(Region labeling records)
▶
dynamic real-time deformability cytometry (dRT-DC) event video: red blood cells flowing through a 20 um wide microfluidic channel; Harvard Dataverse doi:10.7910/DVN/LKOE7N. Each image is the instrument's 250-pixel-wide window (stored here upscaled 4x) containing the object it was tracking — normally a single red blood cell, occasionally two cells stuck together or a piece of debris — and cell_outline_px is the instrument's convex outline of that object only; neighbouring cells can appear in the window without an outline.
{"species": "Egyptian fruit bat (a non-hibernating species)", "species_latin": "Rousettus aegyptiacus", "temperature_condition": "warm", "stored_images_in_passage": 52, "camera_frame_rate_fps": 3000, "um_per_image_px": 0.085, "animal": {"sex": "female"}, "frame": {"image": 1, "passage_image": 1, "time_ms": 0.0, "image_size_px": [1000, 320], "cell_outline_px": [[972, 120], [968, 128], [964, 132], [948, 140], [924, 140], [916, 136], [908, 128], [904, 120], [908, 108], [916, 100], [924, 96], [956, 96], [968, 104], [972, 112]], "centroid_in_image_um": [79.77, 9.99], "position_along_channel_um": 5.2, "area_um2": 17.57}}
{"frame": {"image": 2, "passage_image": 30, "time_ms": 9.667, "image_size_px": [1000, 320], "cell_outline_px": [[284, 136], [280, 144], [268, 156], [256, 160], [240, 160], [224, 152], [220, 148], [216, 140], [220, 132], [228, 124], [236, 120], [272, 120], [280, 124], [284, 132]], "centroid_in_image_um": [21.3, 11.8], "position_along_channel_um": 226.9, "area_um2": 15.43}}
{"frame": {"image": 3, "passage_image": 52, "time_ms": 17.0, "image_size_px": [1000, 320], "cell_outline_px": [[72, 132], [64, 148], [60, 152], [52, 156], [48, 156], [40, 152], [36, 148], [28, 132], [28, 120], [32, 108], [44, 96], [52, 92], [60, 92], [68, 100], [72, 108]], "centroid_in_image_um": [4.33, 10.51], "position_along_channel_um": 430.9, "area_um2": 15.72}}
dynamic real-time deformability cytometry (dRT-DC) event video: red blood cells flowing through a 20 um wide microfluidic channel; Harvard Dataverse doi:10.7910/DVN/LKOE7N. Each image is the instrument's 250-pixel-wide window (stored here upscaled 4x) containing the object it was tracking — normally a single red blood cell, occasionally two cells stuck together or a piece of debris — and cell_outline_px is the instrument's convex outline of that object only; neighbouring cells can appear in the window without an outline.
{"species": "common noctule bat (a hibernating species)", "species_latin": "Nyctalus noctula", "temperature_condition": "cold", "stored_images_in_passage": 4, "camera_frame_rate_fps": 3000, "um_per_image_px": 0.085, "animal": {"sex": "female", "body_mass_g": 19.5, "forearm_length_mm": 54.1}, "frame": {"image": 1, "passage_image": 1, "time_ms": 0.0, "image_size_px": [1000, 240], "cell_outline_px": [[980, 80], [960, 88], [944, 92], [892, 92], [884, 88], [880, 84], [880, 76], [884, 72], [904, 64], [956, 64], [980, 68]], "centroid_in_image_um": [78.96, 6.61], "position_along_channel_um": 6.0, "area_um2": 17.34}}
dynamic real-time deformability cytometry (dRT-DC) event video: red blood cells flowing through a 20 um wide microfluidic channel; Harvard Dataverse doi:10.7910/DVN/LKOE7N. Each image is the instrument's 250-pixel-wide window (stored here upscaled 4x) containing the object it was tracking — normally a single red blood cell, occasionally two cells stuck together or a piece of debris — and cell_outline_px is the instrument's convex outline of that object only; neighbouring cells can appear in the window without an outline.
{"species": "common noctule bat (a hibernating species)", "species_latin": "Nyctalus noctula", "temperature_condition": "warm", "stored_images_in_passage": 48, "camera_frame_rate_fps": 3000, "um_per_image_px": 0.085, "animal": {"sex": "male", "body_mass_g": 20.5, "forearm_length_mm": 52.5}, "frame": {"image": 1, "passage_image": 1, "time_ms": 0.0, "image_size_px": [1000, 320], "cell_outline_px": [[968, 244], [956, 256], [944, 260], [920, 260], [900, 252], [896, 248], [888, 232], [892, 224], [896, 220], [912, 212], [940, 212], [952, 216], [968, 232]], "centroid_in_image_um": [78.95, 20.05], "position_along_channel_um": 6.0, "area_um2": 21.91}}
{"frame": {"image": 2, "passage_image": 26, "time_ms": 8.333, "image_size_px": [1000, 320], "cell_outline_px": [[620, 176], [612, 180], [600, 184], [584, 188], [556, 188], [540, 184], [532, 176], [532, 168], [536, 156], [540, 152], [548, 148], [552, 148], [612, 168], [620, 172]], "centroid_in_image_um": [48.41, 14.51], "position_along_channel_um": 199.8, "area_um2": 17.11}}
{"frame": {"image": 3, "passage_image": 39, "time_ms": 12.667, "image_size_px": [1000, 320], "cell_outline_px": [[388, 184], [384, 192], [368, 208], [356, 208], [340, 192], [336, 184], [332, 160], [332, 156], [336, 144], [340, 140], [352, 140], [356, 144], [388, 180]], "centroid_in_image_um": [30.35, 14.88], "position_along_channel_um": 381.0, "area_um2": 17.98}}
◀
* **Given exercise**
Using the listing above, please repeat every entry exactly.

* **Full answer**
dynamic real-time deformability cytometry (dRT-DC) event video: red blood cells flowing through a 20 um wide microfluidic channel; Harvard Dataverse doi:10.7910/DVN/LKOE7N. Each image is the instrument's 250-pixel-wide window (stored here upscaled 4x) containing the object it was tracking — normally a single red blood cell, occasionally two cells stuck together or a piece of debris — and cell_outline_px is the instrument's convex outline of that object only; neighbouring cells can appear in the window without an outline.
{"species": "Egyptian fruit bat (a non-hibernating species)", "species_latin": "Rousettus aegyptiacus", "temperature_condition": "warm", "stored_images_in_passage": 52, "camera_frame_rate_fps": 3000, "um_per_image_px": 0.085, "animal": {"sex": "female"}, "frame": {"image": 1, "passage_image": 1, "time_ms": 0.0, "image_size_px": [1000, 320], "cell_outline_px": [[972, 120], [968, 128], [964, 132], [948, 140], [924, 140], [916, 136], [908, 128], [904, 120], [908, 108], [916, 100], [924, 96], [956, 96], [968, 104], [972, 112]], "centroid_in_image_um": [79.77, 9.99], "position_along_channel_um": 5.2, "area_um2": 17.57}}
{"frame": {"image": 2, "passage_image": 30, "time_ms": 9.667, "image_size_px": [1000, 320], "cell_outline_px": [[284, 136], [280, 144], [268, 156], [256, 160], [240, 160], [224, 152], [220, 148], [216, 140], [220, 132], [228, 124], [236, 120], [272, 120], [280, 124], [284, 132]], "centroid_in_image_um": [21.3, 11.8], "position_along_channel_um": 226.9, "area_um2": 15.43}}
{"frame": {"image": 3, "passage_image": 52, "time_ms": 17.0, "image_size_px": [1000, 320], "cell_outline_px": [[72, 132], [64, 148], [60, 152], [52, 156], [48, 156], [40, 152], [36, 148], [28, 132], [28, 120], [32, 108], [44, 96], [52, 92], [60, 92], [68, 100], [72, 108]], "centroid_in_image_um": [4.33, 10.51], "position_along_channel_um": 430.9, "area_um2": 15.72}}
dynamic real-time deformability cytometry (dRT-DC) event video: red blood cells flowing through a 20 um wide microfluidic channel; Harvard Dataverse doi:10.7910/DVN/LKOE7N. Each image is the instrument's 250-pixel-wide window (stored here upscaled 4x) containing the object it was tracking — normally a single red blood cell, occasionally two cells stuck together or a piece of debris — and cell_outline_px is the instrument's convex outline of that object only; neighbouring cells can appear in the window without an outline.
{"species": "common noctule bat (a hibernating species)", "species_latin": "Nyctalus noctula", "temperature_condition": "cold", "stored_images_in_passage": 4, "camera_frame_rate_fps": 3000, "um_per_image_px": 0.085, "animal": {"sex": "female", "body_mass_g": 19.5, "forearm_length_mm": 54.1}, "frame": {"image": 1, "passage_image": 1, "time_ms": 0.0, "image_size_px": [1000, 240], "cell_outline_px": [[980, 80], [960, 88], [944, 92], [892, 92], [884, 88], [880, 84], [880, 76], [884, 72], [904, 64], [956, 64], [980, 68]], "centroid_in_image_um": [78.96, 6.61], "position_along_channel_um": 6.0, "area_um2": 17.34}}
dynamic real-time deformability cytometry (dRT-DC) event video: red blood cells flowing through a 20 um wide microfluidic channel; Harvard Dataverse doi:10.7910/DVN/LKOE7N. Each image is the instrument's 250-pixel-wide window (stored here upscaled 4x) containing the object it was tracking — normally a single red blood cell, occasionally two cells stuck together or a piece of debris — and cell_outline_px is the instrument's convex outline of that object only; neighbouring cells can appear in the window without an outline.
{"species": "common noctule bat (a hibernating species)", "species_latin": "Nyctalus noctula", "temperature_condition": "warm", "stored_images_in_passage": 48, "camera_frame_rate_fps": 3000, "um_per_image_px": 0.085, "animal": {"sex": "male", "body_mass_g": 20.5, "forearm_length_mm": 52.5}, "frame": {"image": 1, "passage_image": 1, "time_ms": 0.0, "image_size_px": [1000, 320], "cell_outline_px": [[968, 244], [956, 256], [944, 260], [920, 260], [900, 252], [896, 248], [888, 232], [892, 224], [896, 220], [912, 212], [940, 212], [952, 216], [968, 232]], "centroid_in_image_um": [78.95, 20.05], "position_along_channel_um": 6.0, "area_um2": 21.91}}
{"frame": {"image": 2, "passage_image": 26, "time_ms": 8.333, "image_size_px": [1000, 320], "cell_outline_px": [[620, 176], [612, 180], [600, 184], [584, 188], [556, 188], [540, 184], [532, 176], [532, 168], [536, 156], [540, 152], [548, 148], [552, 148], [612, 168], [620, 172]], "centroid_in_image_um": [48.41, 14.51], "position_along_channel_um": 199.8, "area_um2": 17.11}}
{"frame": {"image": 3, "passage_image": 39, "time_ms": 12.667, "image_size_px": [1000, 320], "cell_outline_px": [[388, 184], [384, 192], [368, 208], [356, 208], [340, 192], [336, 184], [332, 160], [332, 156], [336, 144], [340, 140], [352, 140], [356, 144], [388, 180]], "centroid_in_image_um": [30.35, 14.88], "position_along_channel_um": 381.0, "area_um2": 17.98}}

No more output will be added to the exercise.